:: Data to examine ::

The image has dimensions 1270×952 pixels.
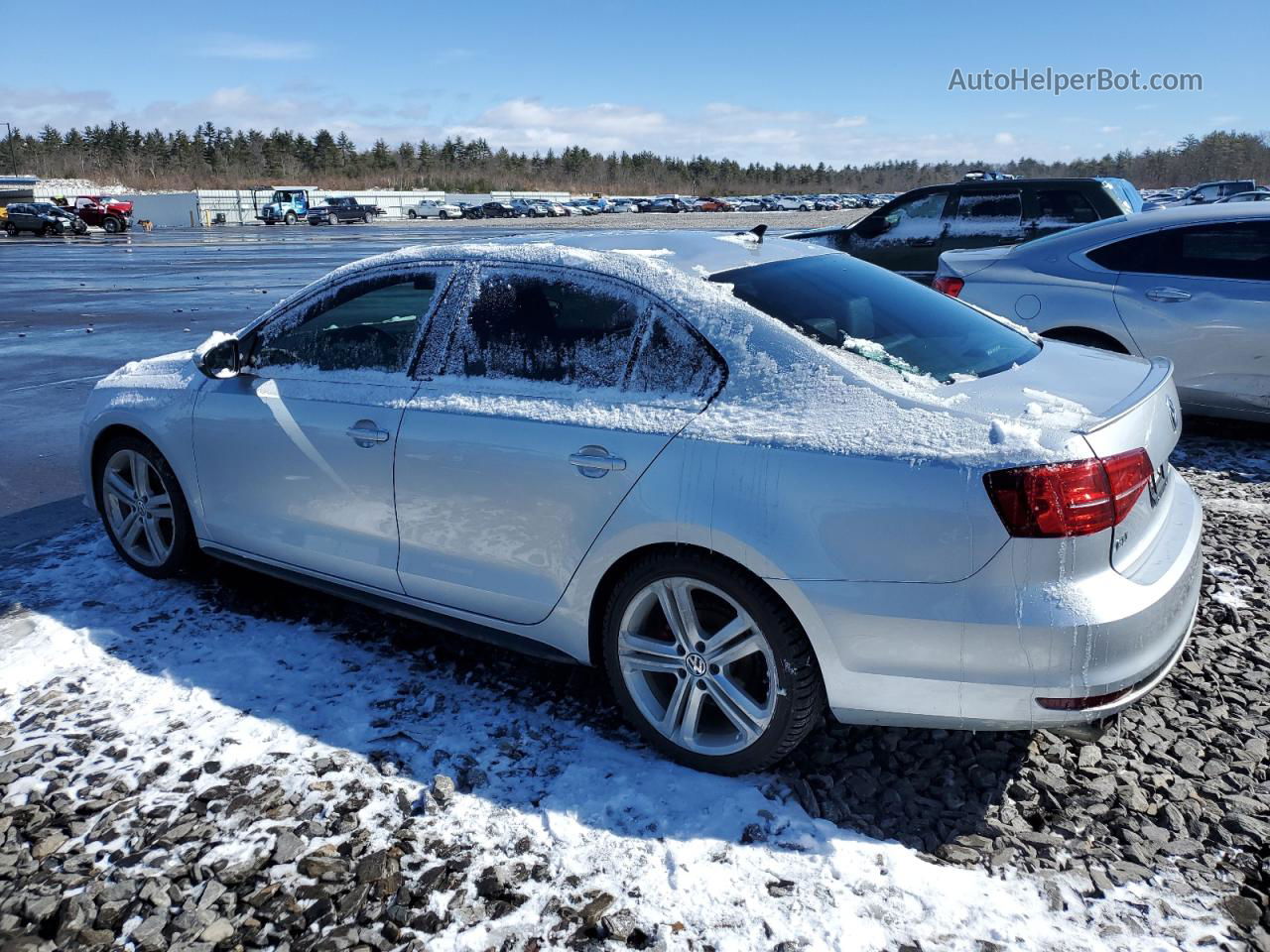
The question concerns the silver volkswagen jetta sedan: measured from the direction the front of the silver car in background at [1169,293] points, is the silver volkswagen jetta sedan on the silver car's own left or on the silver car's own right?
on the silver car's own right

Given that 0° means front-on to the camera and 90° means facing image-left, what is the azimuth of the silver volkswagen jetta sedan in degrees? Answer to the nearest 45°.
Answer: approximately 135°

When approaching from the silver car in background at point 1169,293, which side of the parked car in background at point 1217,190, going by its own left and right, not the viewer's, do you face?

:::

-- Aim of the task --
Reproduce all of the material above word for word, leaving out the pictures.

-- Task result --
The image has dimensions 1270×952 pixels.
The question concerns the silver volkswagen jetta sedan: measured from the direction the front of the silver car in background at [1169,293] points, is the silver volkswagen jetta sedan on the silver car's own left or on the silver car's own right?
on the silver car's own right

Given that 0° means front-on to the camera and 90° means facing image-left, what is the azimuth of the silver volkswagen jetta sedan in degrees? Answer to the nearest 45°.
Answer: approximately 135°

When approaching from the silver car in background at point 1169,293, which side of the parked car in background at point 1217,190, going by its own left and right, not the viewer's, do you face?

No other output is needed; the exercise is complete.